:: GIVEN DATA

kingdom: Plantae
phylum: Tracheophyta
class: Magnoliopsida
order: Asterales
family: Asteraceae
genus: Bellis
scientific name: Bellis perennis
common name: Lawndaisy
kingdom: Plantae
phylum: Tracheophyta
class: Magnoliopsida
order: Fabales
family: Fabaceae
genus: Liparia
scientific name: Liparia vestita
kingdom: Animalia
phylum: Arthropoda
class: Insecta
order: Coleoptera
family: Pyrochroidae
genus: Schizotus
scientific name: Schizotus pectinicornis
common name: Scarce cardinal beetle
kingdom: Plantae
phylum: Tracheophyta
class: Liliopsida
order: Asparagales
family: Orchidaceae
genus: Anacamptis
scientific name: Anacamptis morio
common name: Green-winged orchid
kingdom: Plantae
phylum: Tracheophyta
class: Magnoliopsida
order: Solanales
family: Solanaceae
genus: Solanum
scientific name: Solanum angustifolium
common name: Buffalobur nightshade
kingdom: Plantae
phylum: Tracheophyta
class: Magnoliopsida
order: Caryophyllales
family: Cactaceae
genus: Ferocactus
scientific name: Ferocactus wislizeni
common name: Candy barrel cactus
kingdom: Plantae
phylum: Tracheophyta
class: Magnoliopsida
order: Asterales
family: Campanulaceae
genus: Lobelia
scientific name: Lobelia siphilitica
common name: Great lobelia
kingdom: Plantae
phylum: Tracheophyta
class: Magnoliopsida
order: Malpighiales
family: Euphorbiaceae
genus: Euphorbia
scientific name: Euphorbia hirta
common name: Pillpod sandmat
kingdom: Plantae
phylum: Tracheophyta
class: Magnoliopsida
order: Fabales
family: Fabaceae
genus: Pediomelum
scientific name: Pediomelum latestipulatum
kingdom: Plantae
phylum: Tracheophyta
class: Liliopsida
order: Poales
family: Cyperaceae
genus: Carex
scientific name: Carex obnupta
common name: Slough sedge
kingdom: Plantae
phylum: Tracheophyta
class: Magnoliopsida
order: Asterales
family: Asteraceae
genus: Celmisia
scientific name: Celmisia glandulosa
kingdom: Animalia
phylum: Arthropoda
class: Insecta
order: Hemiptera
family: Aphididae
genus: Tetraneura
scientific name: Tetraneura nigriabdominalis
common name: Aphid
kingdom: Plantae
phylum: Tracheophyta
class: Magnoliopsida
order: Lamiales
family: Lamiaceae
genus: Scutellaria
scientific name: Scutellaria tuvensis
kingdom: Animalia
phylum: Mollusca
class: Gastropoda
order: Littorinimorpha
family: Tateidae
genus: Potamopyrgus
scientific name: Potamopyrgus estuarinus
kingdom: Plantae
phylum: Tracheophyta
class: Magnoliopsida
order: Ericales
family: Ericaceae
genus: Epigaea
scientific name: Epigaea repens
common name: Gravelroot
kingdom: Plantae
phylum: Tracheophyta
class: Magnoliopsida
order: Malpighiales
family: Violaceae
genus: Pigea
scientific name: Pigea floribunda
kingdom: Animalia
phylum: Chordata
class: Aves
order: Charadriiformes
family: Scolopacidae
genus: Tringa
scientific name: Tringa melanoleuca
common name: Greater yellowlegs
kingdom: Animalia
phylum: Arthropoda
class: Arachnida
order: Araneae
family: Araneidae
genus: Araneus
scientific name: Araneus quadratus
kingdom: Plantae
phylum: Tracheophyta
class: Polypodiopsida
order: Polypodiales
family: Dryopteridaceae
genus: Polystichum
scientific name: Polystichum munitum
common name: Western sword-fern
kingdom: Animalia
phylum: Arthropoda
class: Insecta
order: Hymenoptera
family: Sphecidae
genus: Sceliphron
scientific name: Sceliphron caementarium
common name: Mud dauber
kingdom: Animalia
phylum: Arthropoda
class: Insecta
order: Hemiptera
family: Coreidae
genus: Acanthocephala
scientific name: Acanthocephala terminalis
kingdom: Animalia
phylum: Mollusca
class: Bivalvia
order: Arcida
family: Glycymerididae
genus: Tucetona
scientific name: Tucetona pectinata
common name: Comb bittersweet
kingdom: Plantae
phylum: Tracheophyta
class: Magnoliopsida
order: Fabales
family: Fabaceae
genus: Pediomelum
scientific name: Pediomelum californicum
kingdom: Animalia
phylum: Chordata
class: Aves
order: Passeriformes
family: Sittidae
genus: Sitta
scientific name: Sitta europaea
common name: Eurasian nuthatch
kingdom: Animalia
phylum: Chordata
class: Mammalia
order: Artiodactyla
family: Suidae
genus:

::::

* _WHAT THE TASK REQUIRES_:
Copy every line of the data above word for word, with nothing changed, added, or left out.

* _WORKED SOLUTION_:
kingdom: Plantae
phylum: Tracheophyta
class: Magnoliopsida
order: Asterales
family: Asteraceae
genus: Bellis
scientific name: Bellis perennis
common name: Lawndaisy
kingdom: Plantae
phylum: Tracheophyta
class: Magnoliopsida
order: Fabales
family: Fabaceae
genus: Liparia
scientific name: Liparia vestita
kingdom: Animalia
phylum: Arthropoda
class: Insecta
order: Coleoptera
family: Pyrochroidae
genus: Schizotus
scientific name: Schizotus pectinicornis
common name: Scarce cardinal beetle
kingdom: Plantae
phylum: Tracheophyta
class: Liliopsida
order: Asparagales
family: Orchidaceae
genus: Anacamptis
scientific name: Anacamptis morio
common name: Green-winged orchid
kingdom: Plantae
phylum: Tracheophyta
class: Magnoliopsida
order: Solanales
family: Solanaceae
genus: Solanum
scientific name: Solanum angustifolium
common name: Buffalobur nightshade
kingdom: Plantae
phylum: Tracheophyta
class: Magnoliopsida
order: Caryophyllales
family: Cactaceae
genus: Ferocactus
scientific name: Ferocactus wislizeni
common name: Candy barrel cactus
kingdom: Plantae
phylum: Tracheophyta
class: Magnoliopsida
order: Asterales
family: Campanulaceae
genus: Lobelia
scientific name: Lobelia siphilitica
common name: Great lobelia
kingdom: Plantae
phylum: Tracheophyta
class: Magnoliopsida
order: Malpighiales
family: Euphorbiaceae
genus: Euphorbia
scientific name: Euphorbia hirta
common name: Pillpod sandmat
kingdom: Plantae
phylum: Tracheophyta
class: Magnoliopsida
order: Fabales
family: Fabaceae
genus: Pediomelum
scientific name: Pediomelum latestipulatum
kingdom: Plantae
phylum: Tracheophyta
class: Liliopsida
order: Poales
family: Cyperaceae
genus: Carex
scientific name: Carex obnupta
common name: Slough sedge
kingdom: Plantae
phylum: Tracheophyta
class: Magnoliopsida
order: Asterales
family: Asteraceae
genus: Celmisia
scientific name: Celmisia glandulosa
kingdom: Animalia
phylum: Arthropoda
class: Insecta
order: Hemiptera
family: Aphididae
genus: Tetraneura
scientific name: Tetraneura nigriabdominalis
common name: Aphid
kingdom: Plantae
phylum: Tracheophyta
class: Magnoliopsida
order: Lamiales
family: Lamiaceae
genus: Scutellaria
scientific name: Scutellaria tuvensis
kingdom: Animalia
phylum: Mollusca
class: Gastropoda
order: Littorinimorpha
family: Tateidae
genus: Potamopyrgus
scientific name: Potamopyrgus estuarinus
kingdom: Plantae
phylum: Tracheophyta
class: Magnoliopsida
order: Ericales
family: Ericaceae
genus: Epigaea
scientific name: Epigaea repens
common name: Gravelroot
kingdom: Plantae
phylum: Tracheophyta
class: Magnoliopsida
order: Malpighiales
family: Violaceae
genus: Pigea
scientific name: Pigea floribunda
kingdom: Animalia
phylum: Chordata
class: Aves
order: Charadriiformes
family: Scolopacidae
genus: Tringa
scientific name: Tringa melanoleuca
common name: Greater yellowlegs
kingdom: Animalia
phylum: Arthropoda
class: Arachnida
order: Araneae
family: Araneidae
genus: Araneus
scientific name: Araneus quadratus
kingdom: Plantae
phylum: Tracheophyta
class: Polypodiopsida
order: Polypodiales
family: Dryopteridaceae
genus: Polystichum
scientific name: Polystichum munitum
common name: Western sword-fern
kingdom: Animalia
phylum: Arthropoda
class: Insecta
order: Hymenoptera
family: Sphecidae
genus: Sceliphron
scientific name: Sceliphron caementarium
common name: Mud dauber
kingdom: Animalia
phylum: Arthropoda
class: Insecta
order: Hemiptera
family: Coreidae
genus: Acanthocephala
scientific name: Acanthocephala terminalis
kingdom: Animalia
phylum: Mollusca
class: Bivalvia
order: Arcida
family: Glycymerididae
genus: Tucetona
scientific name: Tucetona pectinata
common name: Comb bittersweet
kingdom: Plantae
phylum: Tracheophyta
class: Magnoliopsida
order: Fabales
family: Fabaceae
genus: Pediomelum
scientific name: Pediomelum californicum
kingdom: Animalia
phylum: Chordata
class: Aves
order: Passeriformes
family: Sittidae
genus: Sitta
scientific name: Sitta europaea
common name: Eurasian nuthatch
kingdom: Animalia
phylum: Chordata
class: Mammalia
order: Artiodactyla
family: Suidae
genus:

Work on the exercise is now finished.